Researchers found that in people who were genetically susceptible to psychiatric disorders, parts of the ancient virus DNA were being either ramped up or dialled down which may affect brain function.

In other words, it looks like these ERVs have some kind of function in the brain, but when their normal expression is disrupted, psychiatric diseases result. This model is spelled out in the first paragraph of the technical paper:

Psychiatric disorders such as schizophrenia, bipolar disorder, major depressive disorder, attention deficit hyperactivity disorder, and autism spectrum conditions have a substantial genetic component. Genome-wide association studies (GWAS) have highlighted a polygenic architecture underlying susceptibility to these conditions, meaning that many loci across the genome incrementally contribute to risk. As associated variants are mostly non-coding and therefore assumed to impact the regulation of local genes, transcriptome-wide association studies (TWAS) were developed to aid the identification of gene expression signatures associated with susceptibility.

However, the paper notes that studies have “largely overlooked the expression of repetitive elements like human endogenous retroviruses (HERVs), in relation to susceptibility,” as is often the case with junk. Yet the paper reports these HERVs are known to have a variety of gene regulatory functions:

[T]hey have been hypothesised to regulate neighbouring genes, as most HERV sequences comprise of solitary viral promoters known as long terminal repeats (LTRs). However, many sequences additionally contain remnants of viral genes (e.g., gag, pol, env) that may encode additional biological functions, other than just regulating gene expression locally. For example, HERVs from the families W and FRD encoding env play a fundamental role in cellular fusion during the formation of the placenta and are now annotated as the syncytin-1 and syncytin-2 genes, respectively.

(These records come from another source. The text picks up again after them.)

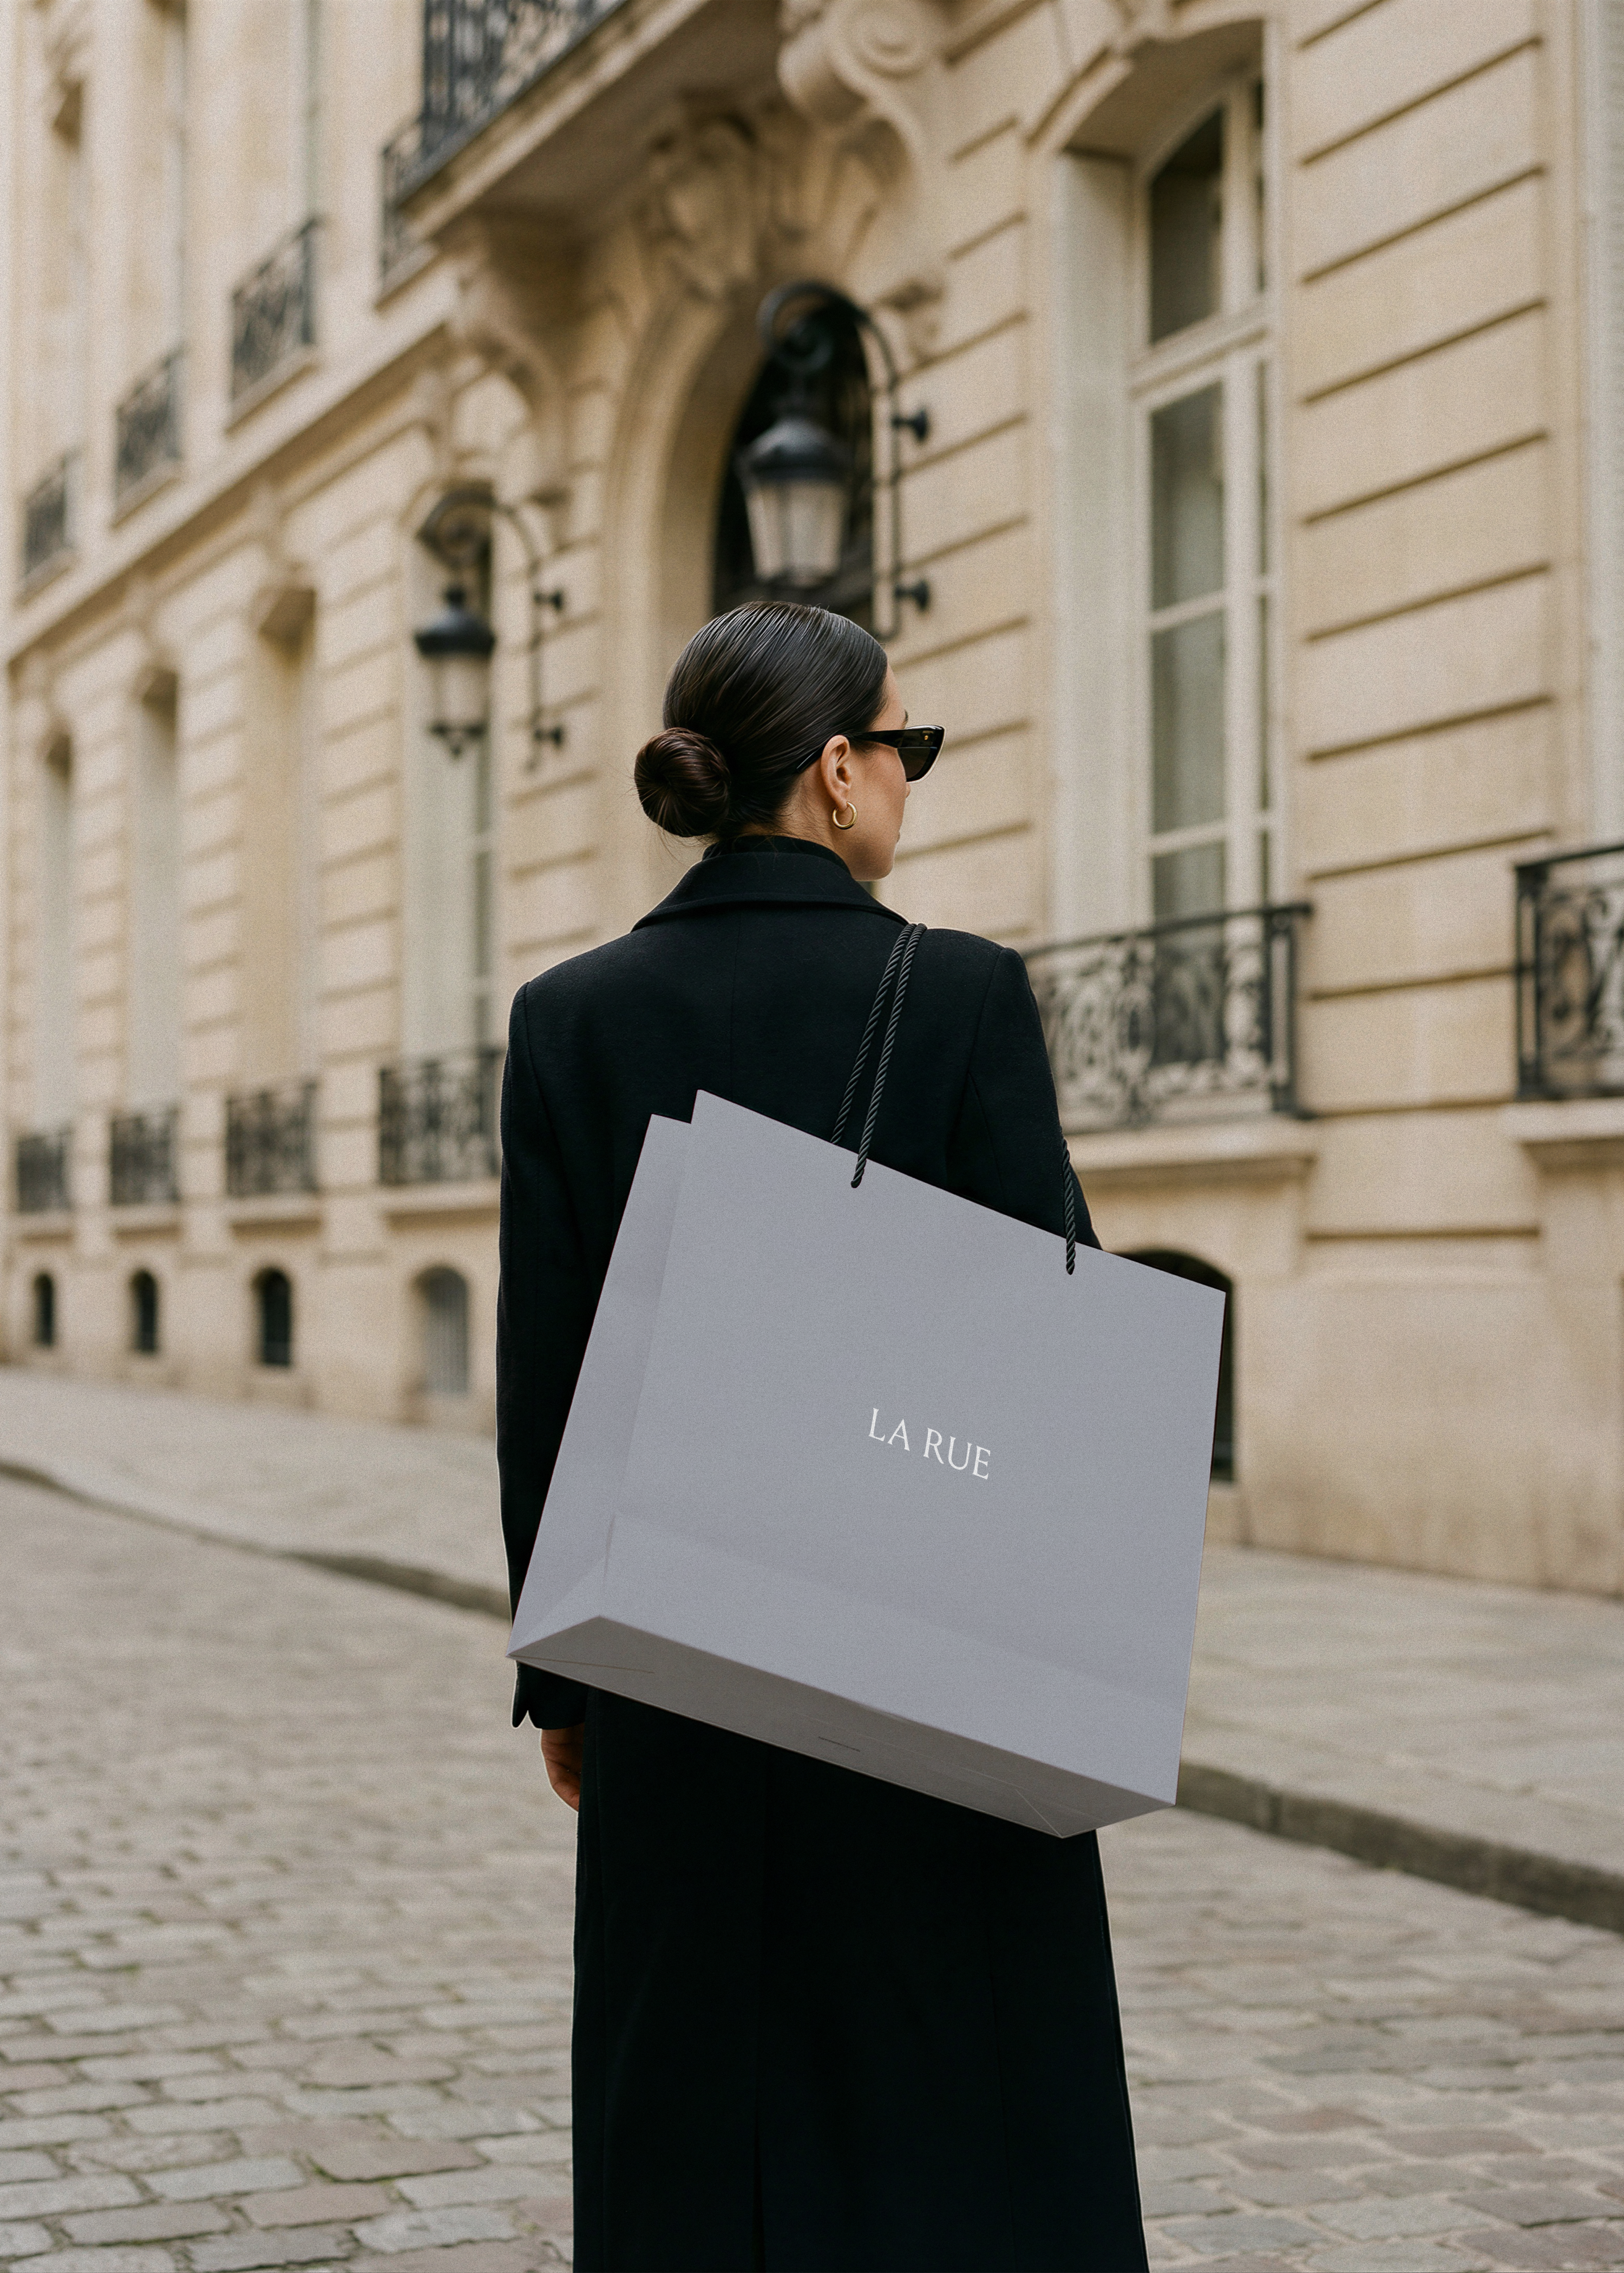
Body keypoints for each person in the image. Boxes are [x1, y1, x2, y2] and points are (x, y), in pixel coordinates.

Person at [496, 600, 1147, 2272]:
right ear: (840, 771)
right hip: (921, 1656)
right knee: (950, 2088)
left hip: (667, 1651)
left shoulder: (569, 1017)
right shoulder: (964, 997)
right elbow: (1049, 1353)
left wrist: (565, 1684)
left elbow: (550, 1371)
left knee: (692, 2104)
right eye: (905, 752)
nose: (909, 788)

Their study found that the evidence that HERV expression is associated with genes is also evidence of their involved in “co-expression networks linking the expression of canonical genes with HERVs”:

[W]e use a TWAS approach that considers neurological HERV expression estimated to precise genomic locations, to identify expression signatures associated with psychiatric conditions, while circumventing the limitations more prevalent in traditional case-control studies. Due to the inclusion of global HERV expression, or the ‘retrotranscriptome’, in this analysis, we call this approach a ‘retrotranscriptome-wide association study’ (rTWAS). We identify extensive HERV expression and regulation in the adult cortex, including in association with genetic risk for psychiatric disorders. We also detect co-expression networks linking the expression of canonical genes with HERVs, allowing us to broadly infer the function some specific HERVs may play in neurobiology. This work provides a rationale for exploring neurological HERV expression in complex neuropsychiatric traits.

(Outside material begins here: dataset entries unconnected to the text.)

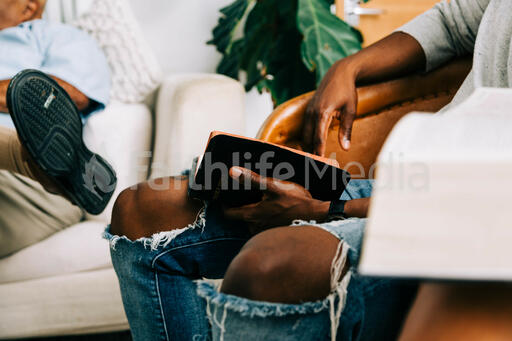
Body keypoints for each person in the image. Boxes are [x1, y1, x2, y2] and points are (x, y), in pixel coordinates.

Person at [106, 0, 512, 340]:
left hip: (466, 218)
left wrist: (329, 211)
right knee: (143, 210)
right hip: (402, 183)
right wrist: (347, 68)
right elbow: (453, 21)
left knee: (271, 265)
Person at [0, 0, 116, 257]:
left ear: (28, 8)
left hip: (31, 192)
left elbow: (67, 94)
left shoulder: (57, 36)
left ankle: (36, 164)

Closely Associated with Schizophrenia

They found that various expression signatures of these HERVs were closely associated with schizophrenia. In other words, the HERVs investigated in this study likely have gene regulatory functions, but when those functions go awry, genetic diseases result. The paper concludes: 

[O]ur main analysis found that 1238 HERVs expressed in the brain are regulated in cis, some of which in association with risk for complex psychiatric traits … The existence of canonical transcripts containing unique HERV sequences that confer increased susceptibility to a psychiatric disorder, however, highlights the importance HERVs played in the diversification and evolution of gene expression in the human genome, as well as their contribution to susceptibility to complex disorders.

A similar result was reported in a recent paper in Nature Genetics which found that LINE-1 (L1) elements “contact and activate genes essential for zygotic genome activation (ZGA)” and that “L1 knockdown impairs ZGA, leading to developmental arrest in mouse embryos.”

In other words, once again, the “junk DNA” is functional. That is reflected by the fact that when you mess with the “junk,” the result is problems. That doesn’t sound like junk DNA to me.